Guest Post: On Voting Green and Splitting the Left

Note: This is a guest post by Alice Cavanagh.

Recently on Twitter, a friend of mine said something that really stuck with me. There was a bit of heated debate about voting strategically vs voting your conscience and what about if your conscience leads you to vote strategically.

What she said in reference to the BC Green Party was “They can’t be fiscally to the right and socially to the left, that just doesn’t work. *shrugs*”.

I have issues with the concept of vote splitting and that the Green Party are somehow closet Liberals. One is that if you care at all about people you must vote NDP, that the NDP deserve it. No party is entitled to my vote. They have to fucking earn it.

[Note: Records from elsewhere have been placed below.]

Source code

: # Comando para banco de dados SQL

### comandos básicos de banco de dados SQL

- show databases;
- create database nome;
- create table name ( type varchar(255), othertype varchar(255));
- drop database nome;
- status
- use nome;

I support many of the NDP initiatives but the BC Green Party has better ones. I do not support the way the NDP campaign. In this campaign, they abruptly got into a bidding war on tolls with the Liberals just to win swing ridings.  Where’s the policy and justification for this? I don’t know. Their platform is less platform and more attack ad. I know what the Liberals are doing wrong, I want the NDP to tell me what they will do right, with actual details. Take a peek at their so-called transit plan.

The NDP party is running an anti-LGBT 2S+ candidate in Richmond. He’s quoted saying the NDP struck a deal to get him to run. He’s allowed to vote as he chooses on these issues  The only reason this hasn’t hit the mainstream is it’s all played out in the Chinese language papers.

They won’t outright kill the Site C dam, despite it being an environmentally and economically poor choice. They won’t take leadership here.  They will push it off to the B.C. Utilities Commission in hopes the backlash leaves them untainted.

They are not investing any more in education than the Liberals are. But they have a huge union twitter campaign screaming the Green Party is anti-teacher, despite the Green platform of putting a significantly larger financial investment into education including desperately needed curriculum training and feeding lunch to kids who are food insecure.

These unprincipled choices are why I have a hard time supporting NDP.

Reasons I’m supporting the Greens in this election include the fact they are fiscally more right than the NDP. I’m in support of responsible fiscal investment.

The Greens investments into upfront support for mental health and addictions issues is both socially (left leaning) and fiscally (right leaning) responsible. When it’s good from both the left and the right you pull both sides together.

The Greens will kill Site C. This is good environmentally (left leaning) and economically (right leaning).

The Green Party has stopped accepting donations from corporations and unions. Have they in the past? Sure. But they listened when people said it was wrong, took the high road and stopped the practice. No law forced them to make the change.

Their education plan is frankly amazing and so good for the province. Their housing plan is solid. Their basic income for kids ageing out of foster care? Life changing for young adults who have been poorly served by our society.

Are there things that the Green Party could do better? Hell yes! They could use considerably more gender and ethnic diversity than they have now. But they’ve improved since the last election and are moving forward. Their platform isn’t as financially secure as it could be, economic analysis is suggesting their plan would lead to a small deficit in the first year of their government but it’s on a rapid plan to move towards a surplus. Their taxation plan is more progressive than our current system but I think it could go further in the future.

One of the most exciting things about the Green Party is the support they are winning from the left and right. The BC Greens are winning this support despite not having huge cash donations or in-kind staffing. They are doing it because they have good ideas, they have broad ground level volunteer support and they are running a campaign that leaves you feeling good at the end of the day.

Two of my friends that voted Liberal are considering or planning on voting Green this election. I voted NDP in the last provincial election and am excited to vote Green this election. A friend of mine who has always voted NDP is considering voting Green. That tells me voting Green is a choice people are making because it makes sense to them. It’s not about left or right. Politics in BC has been too much an either or choice leading to polarization and people becoming disengaged because they don’t fit in with offerings of the current parties. If you look at Andrew Weaver’s support in 2013 he pulled roughly 4000 votes from the BC NDP, roughly 3800 from the BC Liberals and close to 3000 votes from new voters.

So is voting Green splitting the left? Only if it’s splitting the right too.

On May 9th vote. Make the choice that resonates with you and that you think leads the province to stable, healthy and prosperous future.